In other words, a drum comprising a group pattern having a plurality of outer side patterns 310 formed to be embossed and one inner pattern 325 formed to be engraved may be provided. Combination of the outer side patterns and the inner pattern may be formed repeatedly.
Meanwhile, it is preferable that a size, that is, area of the outer side pattern is greater than a size, that is, area of the inner pattern. Therefore, water easily moves to the inner pattern through the outer side patterns, and then may easily be discharged to the outside of the drum through the outer side patterns. This structure and effect may be the same as those described with reference to FIG. 6.
Also, the edge, that is, one side of the outer side patterns may be the same as the edge, that is, one side of the inner pattern. Of course, the outer side patterns may be spaced apart from the inner pattern. If the outer side patterns are spaced apart from the inner pattern, a horizontal portion may be formed as much as the spaced distance. A sub through hole may be formed in the horizontal portion.
Various modifications may be made in the shapes of the outer side patterns and the inner pattern. However, it is preferable that the area of the outer side patterns formed to be embossed is greater than that of the inner pattern formed to be engraved.
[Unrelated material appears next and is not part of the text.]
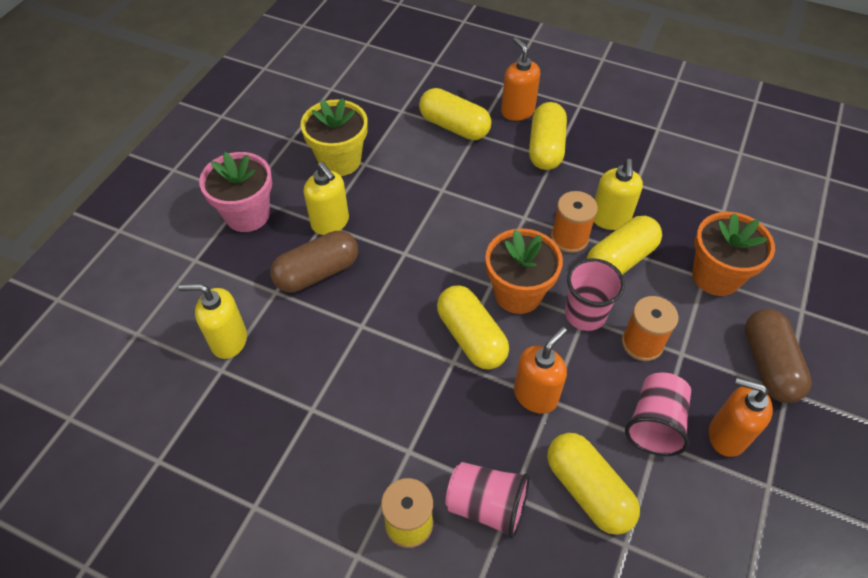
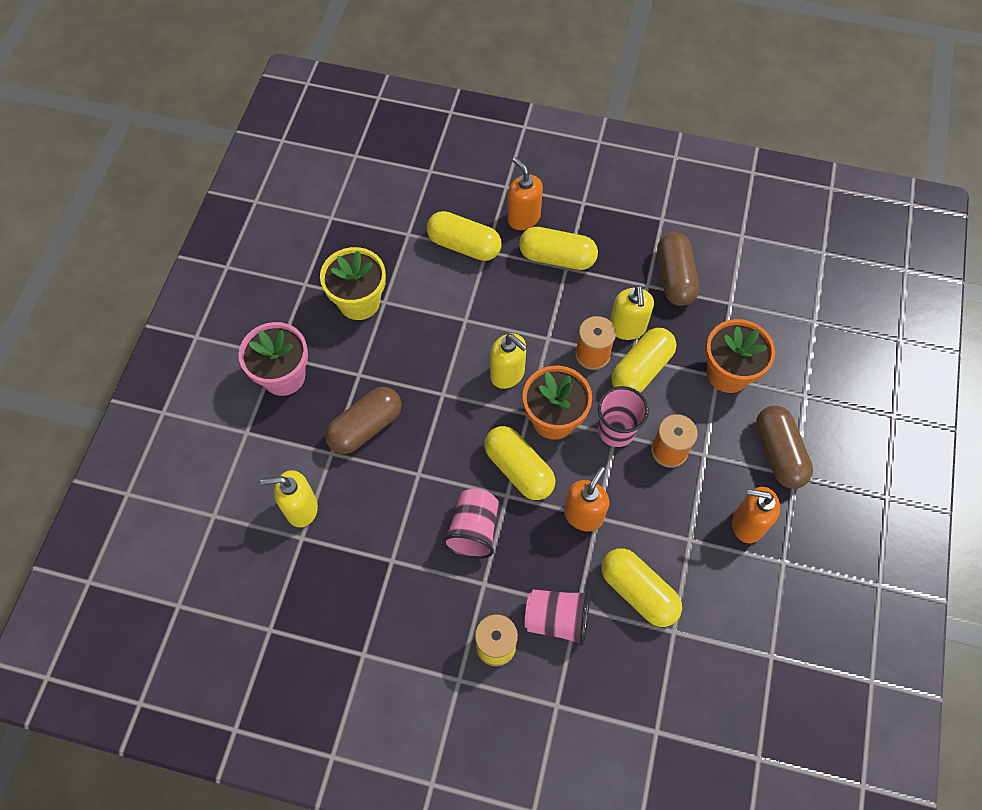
camera: 10 degrees left, 10 degrees up
(330, 223) = (366, 372): yellow soap dispenser -> yellow soap dispenser (507, 374)
(546, 148) = (557, 257): yellow capsule -> yellow capsule turned 75 degrees counterclockwise
(655, 423) = (687, 523): pink cup -> pink cup (474, 530)
(665, 180) = (674, 277): none -> brown capsule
It is preferable that the through hole is formed at a portion where the outer side patterns face each other, and that the through hole is also formed at the center of the inner pattern.
It will be apparent to those skilled in the art that the present invention may be embodied in other specific forms without departing from the essential characteristics of the invention, as defined in the appended claims.

Claims

A drum for a laundry machine, comprising:
a plurality of outer side patterns (310) embossed on an inner circumferential surface (211a) of the drum;

at least one inner pattern (325) on the inner circumferential surface (211a) of the drum and surrounded by at least some of the outer side patterns (310); and

a main through hole (330) formed inside the inner pattern (325);

characterized in that

the at least one inner pattern (325) is engraved on the inner circumferential surface (211a) of the drum; and

a sub through hole (340) is formed at a circumferential portion of the outer side pattern (310) which is in contact with a circumferential portion of another outer side pattern (310).
The drum according to claim 1, wherein an area of the plurality of outer side patterns (310) is greater than that of the at least one inner pattern (325).
The drum according to claim 1 or 2, wherein the inner pattern (325) is formed inside an inner side pattern (320), the inner side pattern (320) being surrounded by the plurality of outer side patterns (310) and the inner side pattern surrounds the inner pattern (325).
The drum according to claim 3, wherein the inner side pattern (320) includes a flat surface with respect to the inner circumferential surface (211a) of the drum, the flat surface surrounding the inner pattern (325).
The drum according to any one of the preceding claims, wherein the outer side patterns (310) surrounding one inner pattern (325) are in contact with each other.
The drum according to any one of the preceding claims, wherein the outer side patterns (310) include at least one of an octagonal pattern, a hexagonal shape or a circle shape.
The drum according to any one of the preceding claims, wherein the inner pattern (325) is formed inside a square shaped or hexagonal shaped inner side pattern (320) surrounded by the plurality of outer side patterns (310).
The drum according to any one of any one of the preceding claims, wherein the outer side pattern (310) has a protrusion length longer than that of the inner pattern (325).
The drum according to any one of any one of the preceding claims, wherein the main through hole (330) is formed at the center of the inner pattern (325).
The drum according to any one of the preceding claims, wherein the inner pattern (325) includes a circle or polygonal shape, and/or is engraved to have a cone shape or a ladder shape.
A laundry machine, including the drum according to any one of the preceding claims.